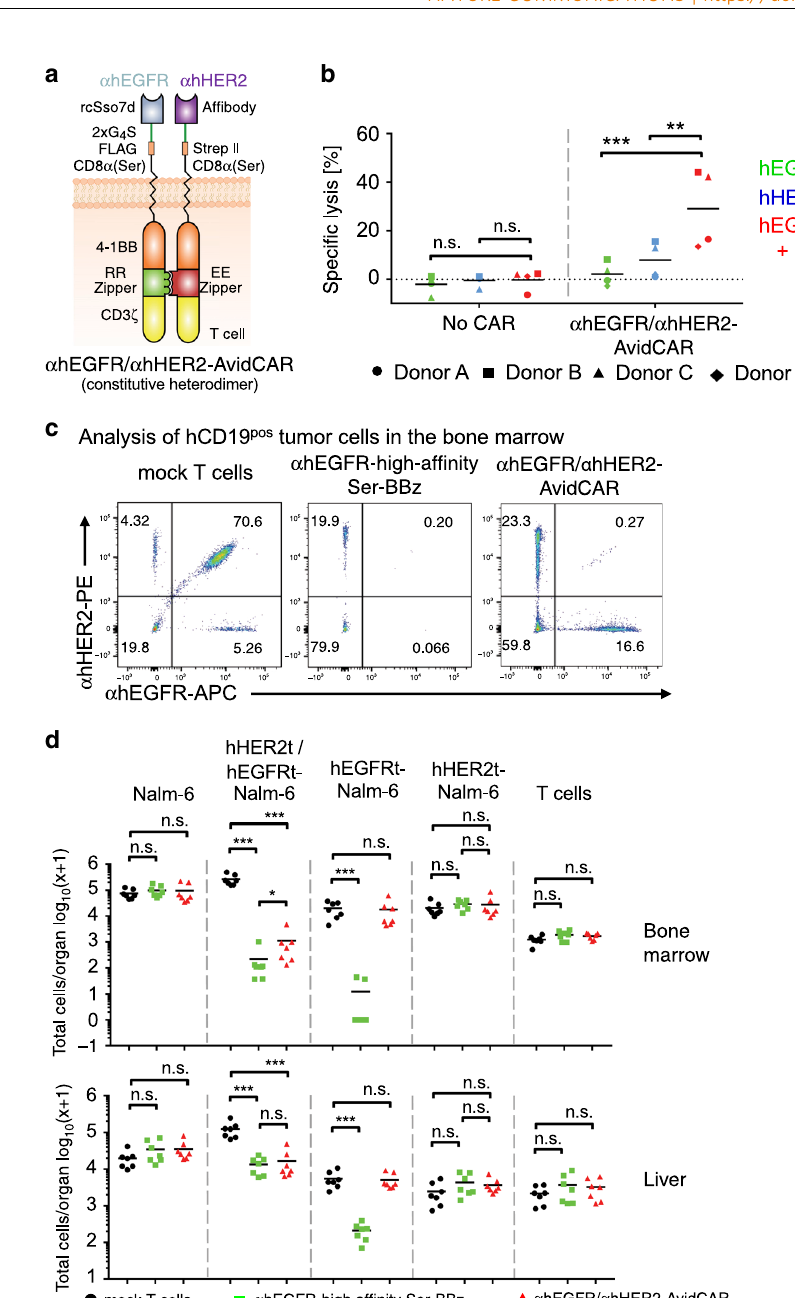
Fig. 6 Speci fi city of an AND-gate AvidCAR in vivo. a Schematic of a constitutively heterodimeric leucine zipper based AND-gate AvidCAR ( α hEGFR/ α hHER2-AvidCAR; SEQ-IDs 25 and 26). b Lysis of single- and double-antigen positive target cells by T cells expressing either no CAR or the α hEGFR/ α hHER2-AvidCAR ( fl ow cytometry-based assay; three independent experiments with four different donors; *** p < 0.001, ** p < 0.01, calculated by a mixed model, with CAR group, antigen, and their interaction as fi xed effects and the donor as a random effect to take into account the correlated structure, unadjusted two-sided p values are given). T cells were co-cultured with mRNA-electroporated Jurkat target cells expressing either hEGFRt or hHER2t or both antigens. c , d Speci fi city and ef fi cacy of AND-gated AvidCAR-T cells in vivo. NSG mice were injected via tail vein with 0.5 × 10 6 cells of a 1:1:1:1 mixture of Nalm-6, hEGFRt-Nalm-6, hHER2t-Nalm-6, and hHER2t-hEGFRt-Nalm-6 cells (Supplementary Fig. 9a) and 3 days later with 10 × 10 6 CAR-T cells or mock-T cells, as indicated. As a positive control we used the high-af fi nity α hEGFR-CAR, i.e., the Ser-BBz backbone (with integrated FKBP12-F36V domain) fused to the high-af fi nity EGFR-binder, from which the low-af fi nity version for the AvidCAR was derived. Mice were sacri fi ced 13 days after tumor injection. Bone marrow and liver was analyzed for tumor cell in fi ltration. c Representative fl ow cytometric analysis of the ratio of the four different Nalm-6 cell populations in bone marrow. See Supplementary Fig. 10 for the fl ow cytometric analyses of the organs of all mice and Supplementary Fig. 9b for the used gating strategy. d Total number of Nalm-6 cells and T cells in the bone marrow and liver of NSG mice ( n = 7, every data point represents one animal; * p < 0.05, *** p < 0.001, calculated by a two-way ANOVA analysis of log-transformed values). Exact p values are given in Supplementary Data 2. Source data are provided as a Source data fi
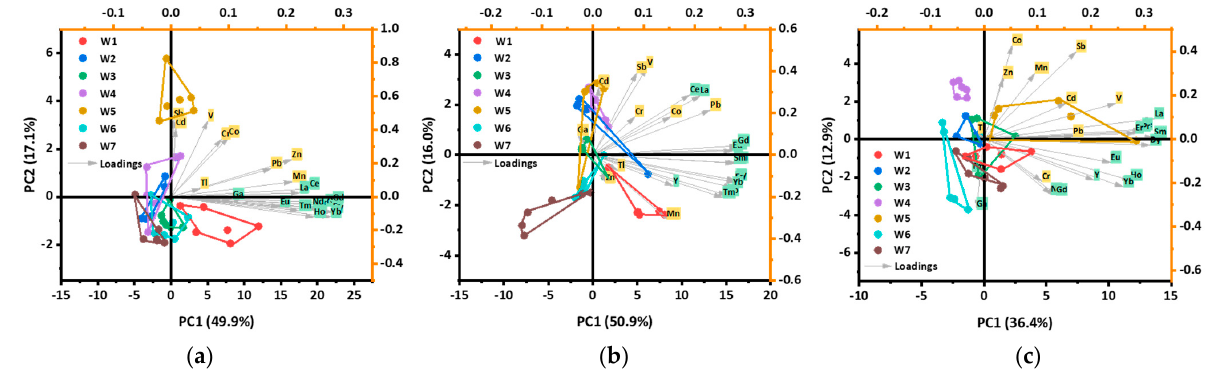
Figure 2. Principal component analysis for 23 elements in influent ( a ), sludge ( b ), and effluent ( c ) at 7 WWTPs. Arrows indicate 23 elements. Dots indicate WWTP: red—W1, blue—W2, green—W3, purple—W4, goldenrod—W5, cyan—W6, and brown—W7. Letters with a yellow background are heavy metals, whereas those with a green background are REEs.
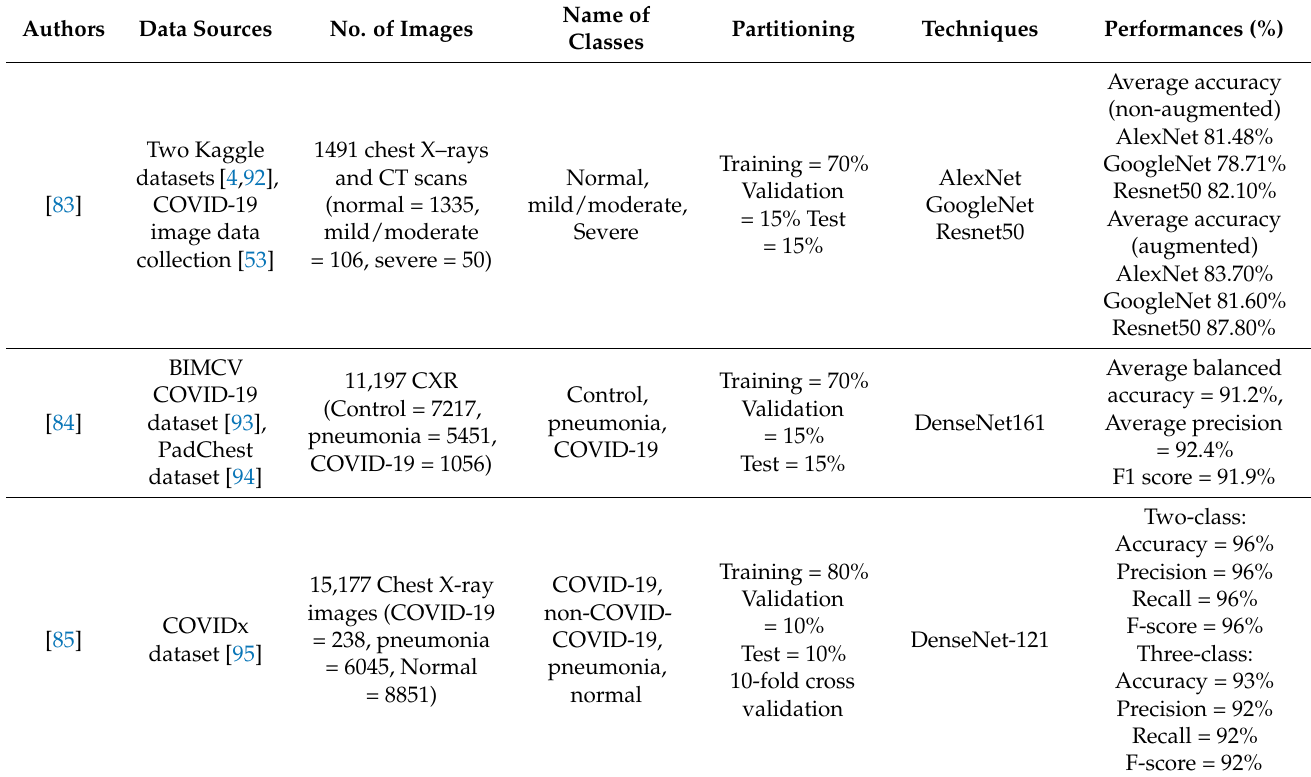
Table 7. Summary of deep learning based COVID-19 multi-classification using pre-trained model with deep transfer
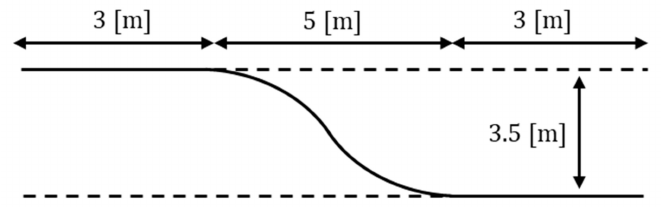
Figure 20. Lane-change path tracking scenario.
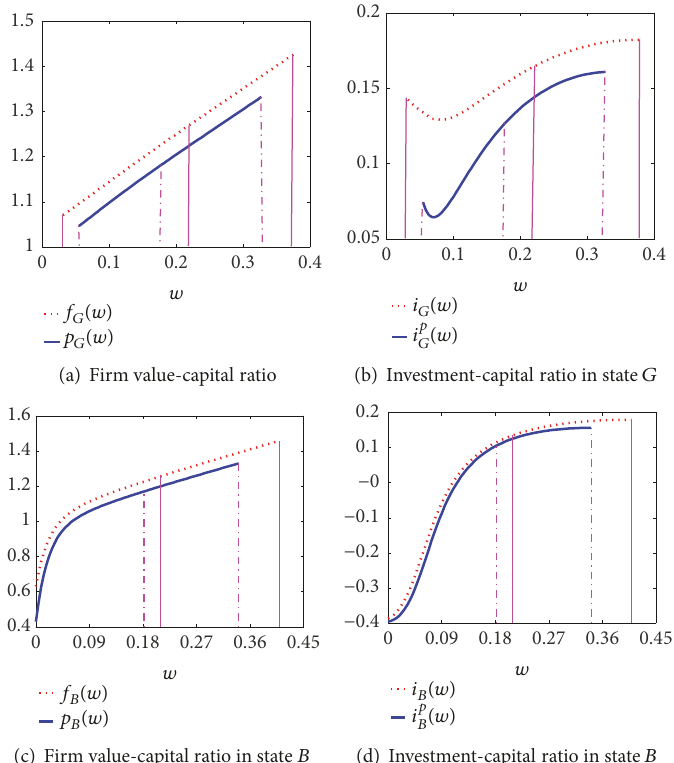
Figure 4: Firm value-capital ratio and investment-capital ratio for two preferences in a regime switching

────────

Assigned task
Copy out, from the data above, each line where the string "Figure" is present.

Solution
Figure 2. Principal component analysis for 23 elements in influent ( a ), sludge ( b ), and effluent ( c ) at 7 WWTPs. Arrows indicate 23 elements. Dots indicate WWTP: red—W1, blue—W2, green—W3, purple—W4, goldenrod—W5, cyan—W6, and brown—W7. Letters with a yellow background are heavy metals, whereas those with a green background are REEs.
Figure 20. Lane-change path tracking scenario.
Figure 4: Firm value-capital ratio and investment-capital ratio for two preferences in a regime switching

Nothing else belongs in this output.